Stored entries:
- - - - -
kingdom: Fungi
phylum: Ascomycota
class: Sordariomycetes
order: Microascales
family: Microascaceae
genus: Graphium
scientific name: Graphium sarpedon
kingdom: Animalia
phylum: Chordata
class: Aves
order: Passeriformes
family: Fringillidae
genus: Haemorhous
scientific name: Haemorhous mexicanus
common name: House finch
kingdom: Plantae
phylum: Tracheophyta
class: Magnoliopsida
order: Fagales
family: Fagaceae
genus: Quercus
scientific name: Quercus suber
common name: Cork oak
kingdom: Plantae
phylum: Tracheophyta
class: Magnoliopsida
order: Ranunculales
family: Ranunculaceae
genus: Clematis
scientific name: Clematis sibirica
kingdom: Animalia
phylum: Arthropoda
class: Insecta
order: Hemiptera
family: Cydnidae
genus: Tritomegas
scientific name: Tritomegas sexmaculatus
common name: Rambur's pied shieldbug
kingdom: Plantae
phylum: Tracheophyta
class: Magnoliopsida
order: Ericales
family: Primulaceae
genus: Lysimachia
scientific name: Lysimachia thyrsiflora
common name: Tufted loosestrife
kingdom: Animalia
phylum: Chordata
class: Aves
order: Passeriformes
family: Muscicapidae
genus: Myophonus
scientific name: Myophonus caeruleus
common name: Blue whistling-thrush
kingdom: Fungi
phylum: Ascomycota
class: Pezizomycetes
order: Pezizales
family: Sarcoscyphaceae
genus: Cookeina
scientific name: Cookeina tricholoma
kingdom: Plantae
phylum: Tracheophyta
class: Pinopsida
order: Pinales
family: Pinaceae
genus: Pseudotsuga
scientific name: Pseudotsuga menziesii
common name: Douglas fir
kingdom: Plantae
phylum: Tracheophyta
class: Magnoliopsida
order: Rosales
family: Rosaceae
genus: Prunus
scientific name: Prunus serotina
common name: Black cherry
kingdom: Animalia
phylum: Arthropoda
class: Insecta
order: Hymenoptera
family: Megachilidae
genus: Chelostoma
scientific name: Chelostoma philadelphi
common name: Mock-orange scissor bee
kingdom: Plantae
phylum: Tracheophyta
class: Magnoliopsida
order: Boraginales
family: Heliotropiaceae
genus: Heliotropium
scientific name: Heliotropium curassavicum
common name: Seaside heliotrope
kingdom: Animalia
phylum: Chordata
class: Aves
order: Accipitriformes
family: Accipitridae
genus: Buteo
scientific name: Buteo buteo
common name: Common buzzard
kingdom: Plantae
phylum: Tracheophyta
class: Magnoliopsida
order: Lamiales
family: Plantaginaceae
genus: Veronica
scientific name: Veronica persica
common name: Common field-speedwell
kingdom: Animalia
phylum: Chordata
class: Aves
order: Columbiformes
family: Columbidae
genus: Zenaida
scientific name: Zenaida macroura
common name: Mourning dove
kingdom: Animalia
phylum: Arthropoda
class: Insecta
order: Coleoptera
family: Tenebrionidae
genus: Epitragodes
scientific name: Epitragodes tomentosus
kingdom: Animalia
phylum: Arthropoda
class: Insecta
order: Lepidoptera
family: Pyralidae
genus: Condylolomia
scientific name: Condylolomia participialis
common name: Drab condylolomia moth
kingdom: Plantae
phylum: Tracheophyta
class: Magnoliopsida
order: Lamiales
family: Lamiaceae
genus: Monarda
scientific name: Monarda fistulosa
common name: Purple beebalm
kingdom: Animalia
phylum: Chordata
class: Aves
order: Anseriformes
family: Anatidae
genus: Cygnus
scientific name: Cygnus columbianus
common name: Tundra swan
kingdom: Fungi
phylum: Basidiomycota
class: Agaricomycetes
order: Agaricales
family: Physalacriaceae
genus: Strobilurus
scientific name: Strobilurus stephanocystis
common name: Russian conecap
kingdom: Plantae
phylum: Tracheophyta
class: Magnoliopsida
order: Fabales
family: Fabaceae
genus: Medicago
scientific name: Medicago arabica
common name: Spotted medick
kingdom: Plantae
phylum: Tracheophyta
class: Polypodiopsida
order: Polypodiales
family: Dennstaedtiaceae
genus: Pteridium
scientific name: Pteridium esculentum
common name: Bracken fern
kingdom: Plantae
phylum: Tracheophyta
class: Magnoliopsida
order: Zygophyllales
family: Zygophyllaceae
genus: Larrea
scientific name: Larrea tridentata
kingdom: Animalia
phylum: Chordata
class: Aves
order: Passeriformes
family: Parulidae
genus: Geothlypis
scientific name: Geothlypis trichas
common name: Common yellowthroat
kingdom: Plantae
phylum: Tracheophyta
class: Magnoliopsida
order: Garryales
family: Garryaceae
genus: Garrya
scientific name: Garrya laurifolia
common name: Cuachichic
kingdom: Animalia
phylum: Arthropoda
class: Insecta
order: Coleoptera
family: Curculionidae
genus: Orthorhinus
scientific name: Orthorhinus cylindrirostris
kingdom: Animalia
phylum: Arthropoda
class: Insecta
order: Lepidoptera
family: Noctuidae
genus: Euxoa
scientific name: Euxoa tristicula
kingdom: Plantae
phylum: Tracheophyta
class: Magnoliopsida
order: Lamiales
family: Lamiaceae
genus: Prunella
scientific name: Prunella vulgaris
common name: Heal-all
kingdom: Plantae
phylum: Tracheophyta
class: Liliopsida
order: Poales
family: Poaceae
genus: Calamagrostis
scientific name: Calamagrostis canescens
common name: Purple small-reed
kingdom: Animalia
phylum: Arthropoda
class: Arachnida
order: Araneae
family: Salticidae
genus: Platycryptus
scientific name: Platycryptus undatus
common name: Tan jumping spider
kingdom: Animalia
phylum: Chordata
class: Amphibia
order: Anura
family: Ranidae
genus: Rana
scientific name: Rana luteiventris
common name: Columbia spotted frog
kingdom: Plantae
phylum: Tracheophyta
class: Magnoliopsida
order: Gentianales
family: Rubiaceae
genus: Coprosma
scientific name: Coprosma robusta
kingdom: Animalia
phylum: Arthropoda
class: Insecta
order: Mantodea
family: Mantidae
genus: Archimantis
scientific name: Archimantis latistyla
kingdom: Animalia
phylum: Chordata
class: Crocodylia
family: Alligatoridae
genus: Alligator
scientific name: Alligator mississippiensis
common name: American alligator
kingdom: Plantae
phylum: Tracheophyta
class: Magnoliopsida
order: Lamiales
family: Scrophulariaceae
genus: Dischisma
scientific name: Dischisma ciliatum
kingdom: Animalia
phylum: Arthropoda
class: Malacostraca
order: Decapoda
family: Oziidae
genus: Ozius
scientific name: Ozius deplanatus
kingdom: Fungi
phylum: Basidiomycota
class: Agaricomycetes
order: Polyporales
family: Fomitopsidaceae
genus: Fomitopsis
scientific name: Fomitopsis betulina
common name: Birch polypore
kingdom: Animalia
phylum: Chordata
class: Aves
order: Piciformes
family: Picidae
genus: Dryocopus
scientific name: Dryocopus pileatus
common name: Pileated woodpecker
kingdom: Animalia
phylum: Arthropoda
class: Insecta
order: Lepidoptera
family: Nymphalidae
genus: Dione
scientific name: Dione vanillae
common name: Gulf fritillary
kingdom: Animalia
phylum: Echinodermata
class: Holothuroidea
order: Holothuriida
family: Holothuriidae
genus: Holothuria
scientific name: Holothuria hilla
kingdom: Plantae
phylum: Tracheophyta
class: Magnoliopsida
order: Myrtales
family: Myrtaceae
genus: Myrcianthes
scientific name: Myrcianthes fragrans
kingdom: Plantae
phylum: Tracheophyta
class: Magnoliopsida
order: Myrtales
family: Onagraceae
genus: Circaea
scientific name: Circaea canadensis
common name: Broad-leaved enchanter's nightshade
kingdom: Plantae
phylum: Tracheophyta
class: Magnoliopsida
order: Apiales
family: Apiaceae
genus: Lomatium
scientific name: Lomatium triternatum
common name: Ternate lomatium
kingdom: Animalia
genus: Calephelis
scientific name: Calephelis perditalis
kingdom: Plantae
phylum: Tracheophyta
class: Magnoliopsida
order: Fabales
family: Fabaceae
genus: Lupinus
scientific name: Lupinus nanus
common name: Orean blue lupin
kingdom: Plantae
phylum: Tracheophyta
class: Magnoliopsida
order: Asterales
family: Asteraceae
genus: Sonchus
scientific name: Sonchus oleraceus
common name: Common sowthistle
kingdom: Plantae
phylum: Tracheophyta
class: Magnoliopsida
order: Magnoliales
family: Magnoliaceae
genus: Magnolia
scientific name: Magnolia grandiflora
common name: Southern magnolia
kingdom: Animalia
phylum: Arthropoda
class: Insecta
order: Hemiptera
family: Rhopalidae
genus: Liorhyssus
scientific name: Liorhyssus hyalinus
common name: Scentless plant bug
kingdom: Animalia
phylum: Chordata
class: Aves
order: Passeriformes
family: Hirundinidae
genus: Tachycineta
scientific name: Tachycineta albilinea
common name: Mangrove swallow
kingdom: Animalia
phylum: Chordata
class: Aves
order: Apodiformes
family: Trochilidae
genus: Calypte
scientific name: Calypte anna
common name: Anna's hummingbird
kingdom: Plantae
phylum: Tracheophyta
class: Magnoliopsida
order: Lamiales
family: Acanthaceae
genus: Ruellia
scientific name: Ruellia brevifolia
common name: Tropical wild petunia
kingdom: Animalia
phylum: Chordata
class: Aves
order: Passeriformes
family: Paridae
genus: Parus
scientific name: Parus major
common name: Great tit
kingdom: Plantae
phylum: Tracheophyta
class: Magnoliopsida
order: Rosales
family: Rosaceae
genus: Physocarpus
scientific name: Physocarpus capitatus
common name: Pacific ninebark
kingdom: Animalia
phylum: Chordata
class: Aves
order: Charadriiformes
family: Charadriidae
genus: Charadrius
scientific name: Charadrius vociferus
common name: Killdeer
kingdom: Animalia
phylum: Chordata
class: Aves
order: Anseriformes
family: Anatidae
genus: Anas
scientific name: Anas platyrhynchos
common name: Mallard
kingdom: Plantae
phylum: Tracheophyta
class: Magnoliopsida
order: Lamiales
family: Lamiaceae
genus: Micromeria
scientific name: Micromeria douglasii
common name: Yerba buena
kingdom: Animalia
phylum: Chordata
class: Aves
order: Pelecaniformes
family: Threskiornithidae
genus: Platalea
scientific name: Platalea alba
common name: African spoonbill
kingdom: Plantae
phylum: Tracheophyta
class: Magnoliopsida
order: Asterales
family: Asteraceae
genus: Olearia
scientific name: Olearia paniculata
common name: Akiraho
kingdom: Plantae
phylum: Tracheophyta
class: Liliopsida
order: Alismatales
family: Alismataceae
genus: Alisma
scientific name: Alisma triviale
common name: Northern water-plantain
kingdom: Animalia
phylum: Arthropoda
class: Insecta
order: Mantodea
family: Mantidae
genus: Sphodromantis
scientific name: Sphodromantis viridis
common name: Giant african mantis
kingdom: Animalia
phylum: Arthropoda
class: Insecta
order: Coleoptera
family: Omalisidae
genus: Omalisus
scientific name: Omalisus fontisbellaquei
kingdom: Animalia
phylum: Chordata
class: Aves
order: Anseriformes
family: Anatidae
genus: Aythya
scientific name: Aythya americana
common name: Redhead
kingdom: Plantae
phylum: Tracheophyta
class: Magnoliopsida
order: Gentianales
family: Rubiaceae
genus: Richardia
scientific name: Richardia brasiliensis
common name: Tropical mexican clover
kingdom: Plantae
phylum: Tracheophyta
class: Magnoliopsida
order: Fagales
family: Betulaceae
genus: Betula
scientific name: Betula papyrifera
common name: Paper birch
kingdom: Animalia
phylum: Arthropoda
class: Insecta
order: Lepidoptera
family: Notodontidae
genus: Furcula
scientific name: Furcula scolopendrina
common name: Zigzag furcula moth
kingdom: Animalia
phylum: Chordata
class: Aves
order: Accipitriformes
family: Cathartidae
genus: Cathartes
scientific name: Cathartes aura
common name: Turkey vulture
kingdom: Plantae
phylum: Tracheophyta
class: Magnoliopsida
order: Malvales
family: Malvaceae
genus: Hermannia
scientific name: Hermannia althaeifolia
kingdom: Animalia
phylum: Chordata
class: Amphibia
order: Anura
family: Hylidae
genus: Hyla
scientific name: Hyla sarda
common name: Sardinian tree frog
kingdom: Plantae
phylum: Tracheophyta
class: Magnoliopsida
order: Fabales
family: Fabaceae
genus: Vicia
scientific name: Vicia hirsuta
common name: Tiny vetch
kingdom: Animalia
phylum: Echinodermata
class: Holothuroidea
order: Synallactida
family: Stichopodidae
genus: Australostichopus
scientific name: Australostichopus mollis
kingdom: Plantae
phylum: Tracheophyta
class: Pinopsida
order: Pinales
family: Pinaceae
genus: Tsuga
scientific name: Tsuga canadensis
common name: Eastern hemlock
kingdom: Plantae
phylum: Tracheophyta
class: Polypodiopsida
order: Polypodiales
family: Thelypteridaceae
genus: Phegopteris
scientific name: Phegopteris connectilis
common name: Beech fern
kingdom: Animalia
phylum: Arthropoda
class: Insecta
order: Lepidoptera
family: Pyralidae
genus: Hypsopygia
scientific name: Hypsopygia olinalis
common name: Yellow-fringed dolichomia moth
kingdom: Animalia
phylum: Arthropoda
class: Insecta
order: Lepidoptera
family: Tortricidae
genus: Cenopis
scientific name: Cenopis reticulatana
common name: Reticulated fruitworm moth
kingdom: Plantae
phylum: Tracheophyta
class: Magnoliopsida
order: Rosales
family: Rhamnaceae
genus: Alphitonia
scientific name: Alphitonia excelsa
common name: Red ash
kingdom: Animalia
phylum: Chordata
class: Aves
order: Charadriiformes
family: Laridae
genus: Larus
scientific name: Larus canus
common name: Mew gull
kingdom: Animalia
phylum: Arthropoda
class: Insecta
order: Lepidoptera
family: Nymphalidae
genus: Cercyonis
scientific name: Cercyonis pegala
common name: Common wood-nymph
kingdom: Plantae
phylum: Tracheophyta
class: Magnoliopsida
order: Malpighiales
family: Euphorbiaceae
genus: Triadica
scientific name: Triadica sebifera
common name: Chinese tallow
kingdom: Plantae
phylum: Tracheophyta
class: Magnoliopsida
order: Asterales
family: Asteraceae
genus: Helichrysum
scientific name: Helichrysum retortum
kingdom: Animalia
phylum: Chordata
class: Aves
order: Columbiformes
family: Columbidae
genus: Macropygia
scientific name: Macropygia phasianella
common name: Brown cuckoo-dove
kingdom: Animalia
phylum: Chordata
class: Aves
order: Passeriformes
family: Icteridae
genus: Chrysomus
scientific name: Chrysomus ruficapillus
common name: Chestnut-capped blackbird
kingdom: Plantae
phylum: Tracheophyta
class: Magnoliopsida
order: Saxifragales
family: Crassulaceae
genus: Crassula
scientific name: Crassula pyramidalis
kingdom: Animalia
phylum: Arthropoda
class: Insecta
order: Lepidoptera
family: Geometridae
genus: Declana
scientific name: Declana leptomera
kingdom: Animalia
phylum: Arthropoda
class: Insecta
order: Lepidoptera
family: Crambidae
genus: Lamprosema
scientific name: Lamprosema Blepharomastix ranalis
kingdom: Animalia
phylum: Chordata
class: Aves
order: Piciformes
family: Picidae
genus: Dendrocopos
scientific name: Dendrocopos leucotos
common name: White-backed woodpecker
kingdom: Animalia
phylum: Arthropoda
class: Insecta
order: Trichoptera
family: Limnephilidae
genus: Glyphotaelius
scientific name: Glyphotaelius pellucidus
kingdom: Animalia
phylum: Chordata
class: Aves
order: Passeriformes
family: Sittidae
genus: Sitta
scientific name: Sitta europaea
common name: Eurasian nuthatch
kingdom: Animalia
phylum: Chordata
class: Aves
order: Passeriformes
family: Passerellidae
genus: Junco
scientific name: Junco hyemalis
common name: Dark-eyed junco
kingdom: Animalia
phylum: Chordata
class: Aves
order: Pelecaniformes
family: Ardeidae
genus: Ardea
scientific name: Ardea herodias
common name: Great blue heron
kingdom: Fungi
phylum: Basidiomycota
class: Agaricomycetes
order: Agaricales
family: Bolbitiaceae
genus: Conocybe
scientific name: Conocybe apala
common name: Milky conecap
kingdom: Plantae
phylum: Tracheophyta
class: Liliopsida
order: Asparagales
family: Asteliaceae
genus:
- - - - -
SET PROBLEM =>
Lay out the stretch of data from the line containing "scientific name: Lysimachia thyrsiflora" through the line containing "order: Boraginales" as a Markdown table with the columns No. and Entry. Leave out any blank lines.

TASK RESULT =>
| No. | Entry |
|---|---|
| 1 | scientific name: Lysimachia thyrsiflora |
| 2 | common name: Tufted loosestrife |
| 3 | kingdom: Animalia |
| 4 | phylum: Chordata |
| 5 | class: Aves |
| 6 | order: Passeriformes |
| 7 | family: Muscicapidae |
| 8 | genus: Myophonus |
| 9 | scientific name: Myophonus caeruleus |
| 10 | common name: Blue whistling-thrush |
| 11 | kingdom: Fungi |
| 12 | phylum: Ascomycota |
| 13 | class: Pezizomycetes |
| 14 | order: Pezizales |
| 15 | family: Sarcoscyphaceae |
| 16 | genus: Cookeina |
| 17 | scientific name: Cookeina tricholoma |
| 18 | kingdom: Plantae |
| 19 | phylum: Tracheophyta |
| 20 | class: Pinopsida |
| 21 | order: Pinales |
| 22 | family: Pinaceae |
| 23 | genus: Pseudotsuga |
| 24 | scientific name: Pseudotsuga menziesii |
| 25 | common name: Douglas fir |
| 26 | kingdom: Plantae |
| 27 | phylum: Tracheophyta |
| 28 | class: Magnoliopsida |
| 29 | order: Rosales |
| 30 | family: Rosaceae |
| 31 | genus: Prunus |
| 32 | scientific name: Prunus serotina |
| 33 | common name: Black cherry |
| 34 | kingdom: Animalia |
| 35 | phylum: Arthropoda |
| 36 | class: Insecta |
| 37 | order: Hymenoptera |
| 38 | family: Megachilidae |
| 39 | genus: Chelostoma |
| 40 | scientific name: Chelostoma philadelphi |
| 41 | common name: Mock-orange scissor bee |
| 42 | kingdom: Plantae |
| 43 | phylum: Tracheophyta |
| 44 | class: Magnoliopsida |
| 45 | order: Boraginales |